4. Kapasitas dalam Merespons Bencana
Penting bagi masyarakat untuk memahami risiko yang dihadapi; memahami pentingnya sistem peringatan dini dan tahu bagaimana harus bereaksi pada saat bencana terjadi. Program pendidikan dan kesiapsiagaan memegang peran kunci dalam mendukung kapasitas masyarakat. Simulasi dan uji efektivitas terhadap rencana penanggulangan bencana juga menjadi faktor penting dalam keberhasilan sistem peringatan dini. Masyarakat harus diinformasikan dengan baik tentang tindakan yang harus dilakukan, rute evakuasi yang tersedia, dan cara efektif untuk menghindari kerusakan dan kerugian harta benda
Upaya penguatan sistem peringatan dini bencana untuk meminimalisir Loss and Damage akibat perubahan iklim tercantum sebagai Major Project (MP) 39 di dalam Prioritas Nasional 6 Rencana Pembangunan Jangka Menengah Nasional (RPJMN) 2020-2024: Membangun Lingkungan Hidup, Meningkatkan Ketahanan Bencana dan Perubahan Iklim. Upaya ini bertujuan untuk membangun sistem peringatan dini terpadu yang meliputi berbagai jenis ancaman bencana di Indonesia (termasuk bencana yang bersifat seketika/sudden onset dan perlahan/slow onset). Pengkategorian jenis bencana juga diperlukan untuk memperkuat lingkup pengembangan termasuk komponen struktur, seperti operasional alat dan pemeliharaan yang diprakarsai oleh BMKG, dan komponen kultur, seperti pemahaman risiko dan rencana tindak lanjut oleh BNPB.
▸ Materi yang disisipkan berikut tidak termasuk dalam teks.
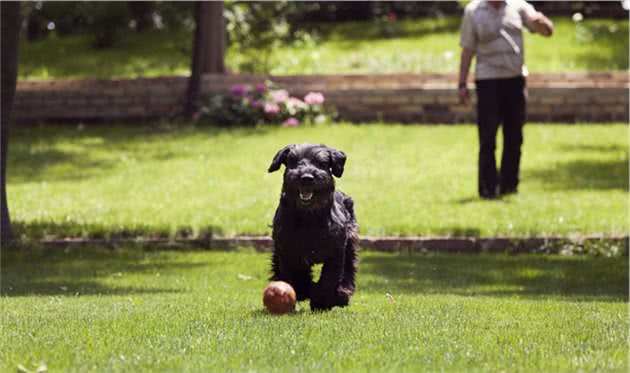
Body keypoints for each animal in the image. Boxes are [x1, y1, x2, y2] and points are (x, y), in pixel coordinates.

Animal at [268, 144, 360, 310]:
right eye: (293, 160)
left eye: (322, 163)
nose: (306, 178)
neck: (308, 217)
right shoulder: (287, 249)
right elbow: (295, 273)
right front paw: (304, 291)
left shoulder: (336, 250)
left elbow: (330, 276)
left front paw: (321, 300)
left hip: (350, 243)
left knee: (348, 268)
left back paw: (341, 294)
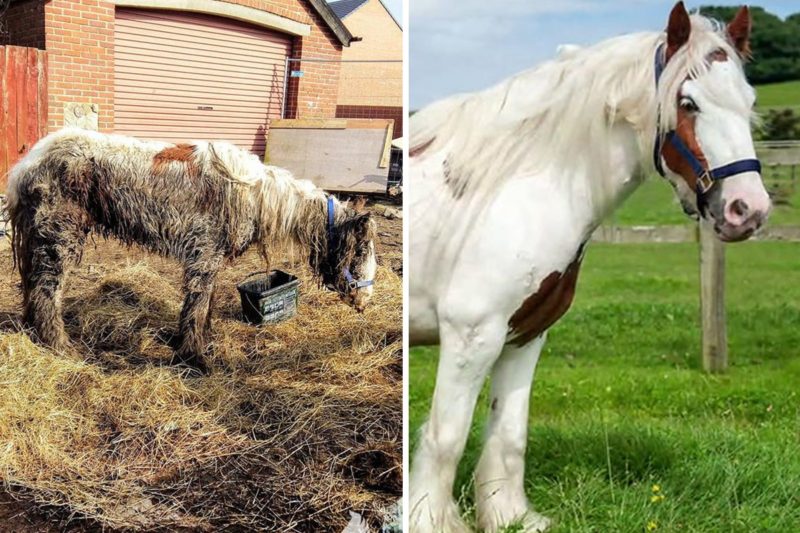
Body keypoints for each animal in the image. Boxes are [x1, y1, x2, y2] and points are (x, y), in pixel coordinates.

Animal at [7, 128, 378, 374]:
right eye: (360, 251)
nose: (365, 302)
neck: (255, 195)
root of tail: (28, 162)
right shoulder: (204, 256)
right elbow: (197, 306)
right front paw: (195, 358)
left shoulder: (209, 259)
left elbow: (205, 305)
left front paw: (200, 343)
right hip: (59, 240)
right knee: (46, 293)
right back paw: (60, 348)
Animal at [412, 4, 768, 532]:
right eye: (688, 102)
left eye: (749, 101)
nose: (748, 209)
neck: (515, 190)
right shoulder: (471, 336)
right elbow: (447, 435)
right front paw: (429, 520)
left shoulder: (524, 334)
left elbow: (509, 433)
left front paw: (508, 515)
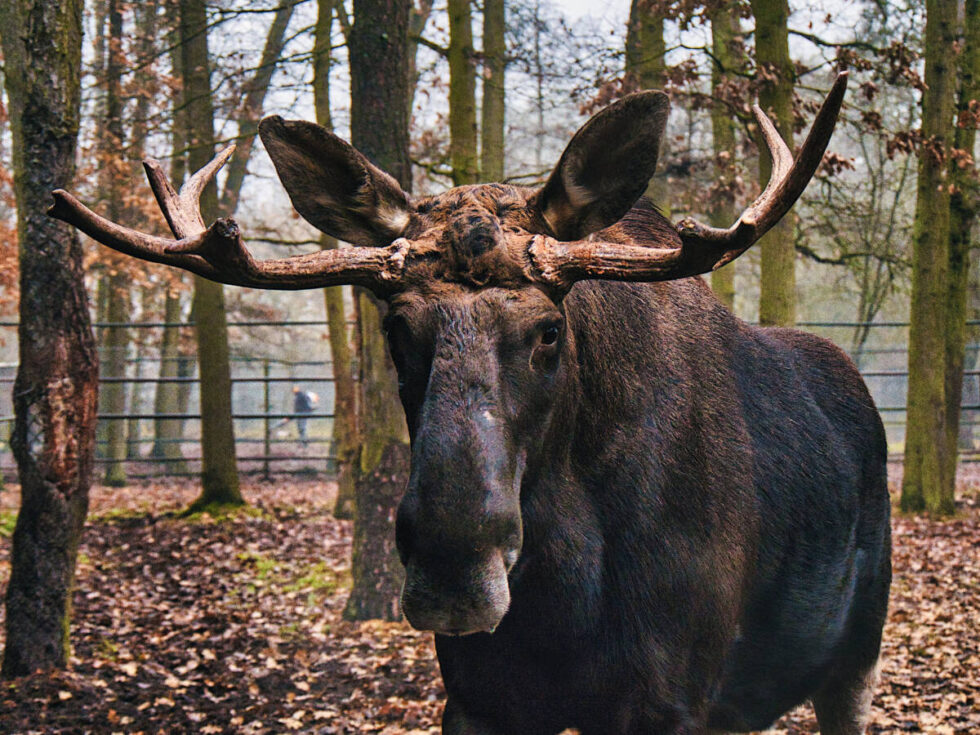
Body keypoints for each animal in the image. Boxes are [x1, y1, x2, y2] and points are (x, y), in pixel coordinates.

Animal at [49, 70, 888, 735]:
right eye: (395, 325)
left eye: (550, 329)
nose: (453, 567)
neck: (563, 593)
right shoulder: (480, 698)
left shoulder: (670, 698)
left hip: (857, 655)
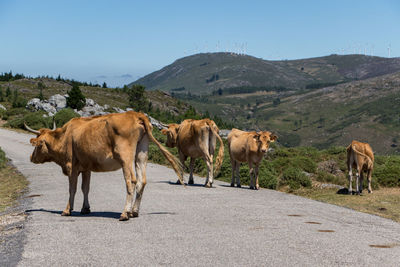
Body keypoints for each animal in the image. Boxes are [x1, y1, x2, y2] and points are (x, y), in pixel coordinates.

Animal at [23, 111, 183, 222]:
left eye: (37, 145)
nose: (31, 157)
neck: (64, 136)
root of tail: (135, 114)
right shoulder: (86, 168)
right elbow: (85, 188)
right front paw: (85, 208)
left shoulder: (71, 167)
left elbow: (72, 189)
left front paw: (67, 210)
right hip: (141, 154)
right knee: (141, 181)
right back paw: (134, 211)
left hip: (126, 157)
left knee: (131, 180)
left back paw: (125, 213)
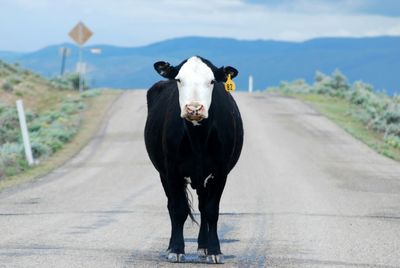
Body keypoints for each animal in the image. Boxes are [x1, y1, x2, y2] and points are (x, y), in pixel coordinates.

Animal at [145, 56, 244, 264]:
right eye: (179, 80)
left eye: (212, 81)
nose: (194, 108)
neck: (198, 137)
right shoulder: (172, 171)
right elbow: (178, 209)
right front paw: (176, 249)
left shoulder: (220, 172)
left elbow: (212, 211)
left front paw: (214, 251)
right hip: (163, 174)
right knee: (172, 206)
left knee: (203, 208)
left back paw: (203, 246)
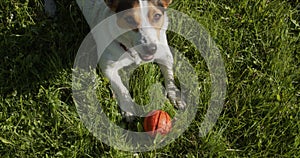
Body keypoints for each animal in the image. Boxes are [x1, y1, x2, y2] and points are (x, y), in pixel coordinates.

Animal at [44, 0, 185, 121]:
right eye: (129, 19)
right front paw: (128, 108)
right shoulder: (108, 67)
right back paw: (50, 8)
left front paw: (175, 95)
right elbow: (121, 88)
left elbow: (169, 76)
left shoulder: (165, 54)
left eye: (157, 16)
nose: (150, 49)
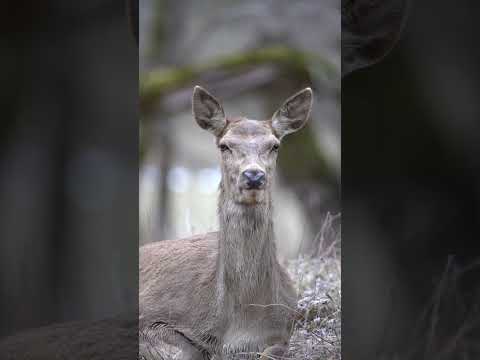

Temuan hasil kajian sistem peringatan dini oleh Bappenas terhadap capaian kegiatan BMKG tahun 2021 menunjukkan bahwa sistem peringatan dini cuaca ekstrem masih di kisaran 30 menit sebelum kejadian dimana prosedur standar operasional berada dalam kisaran 1-3 jam. Selain itu, untuk mendukung sistem peringatan dini yang komprehensif, perlu ditambahkan detail berupa intensitas, durasi, lokasi, dan waktu kejadian pada perkiraan cuaca 6 jam ke depan. Oleh karena itu, upaya pengembangan sistem peringatan dini, perlu ditingkatkan agar dapat mencapai target penurunan kerugian ekonimi akibat perubahan iklim seperti yang telah ditetapkan pada RPJMN 2020-2024.
Pelaksanaan sistem peringatan dini merupakan salah satu poin penting dalam mengurangi risiko kerugian Loss and Damage akibat bencana agar masyarakat yang terpapar memiliki kapasitas untuk bertindak secara tepat pada saat terjadinya bencana. Adapun kajian Loss and Damage dapat menghasilkan suatu pemetaan wilayah dengan risiko tinggi dimana nantinya wilayah ini menjadi prioritas dalam implementasi sistem peringatan dini. Harapannya, dengan berjalannya sistem peringatan dini dan kajian Loss and Damage yang tepat, maka masyarakat dapat memiliki ketahanan yang baik dan siap menghadapi kemungkinan bencana yang terjadi di masa yang akan datang.
DAFTAR PUSTAKA
BMKG. 2021. Data dan informasi disunting dari halaman http:// puslitbang.bmkg.go.id/extreme-catalogue.html
BNPB. 2021. Data dan informasi disunting dari halaman https://inarisk.bnpb.go.id/
ISDR. 2006. Developing Early Warning System: A Checklist. EWC III: Third International Conference on Early Warning
Mechler, R., L.M. Bouwer, T. Schinko, S. Surminski, and J. Linnerooth-Bayer. 2018. Loss and Damage from Climate Change: Concepts, Methods and Policy Options. Springer International Publishing, 561 pp.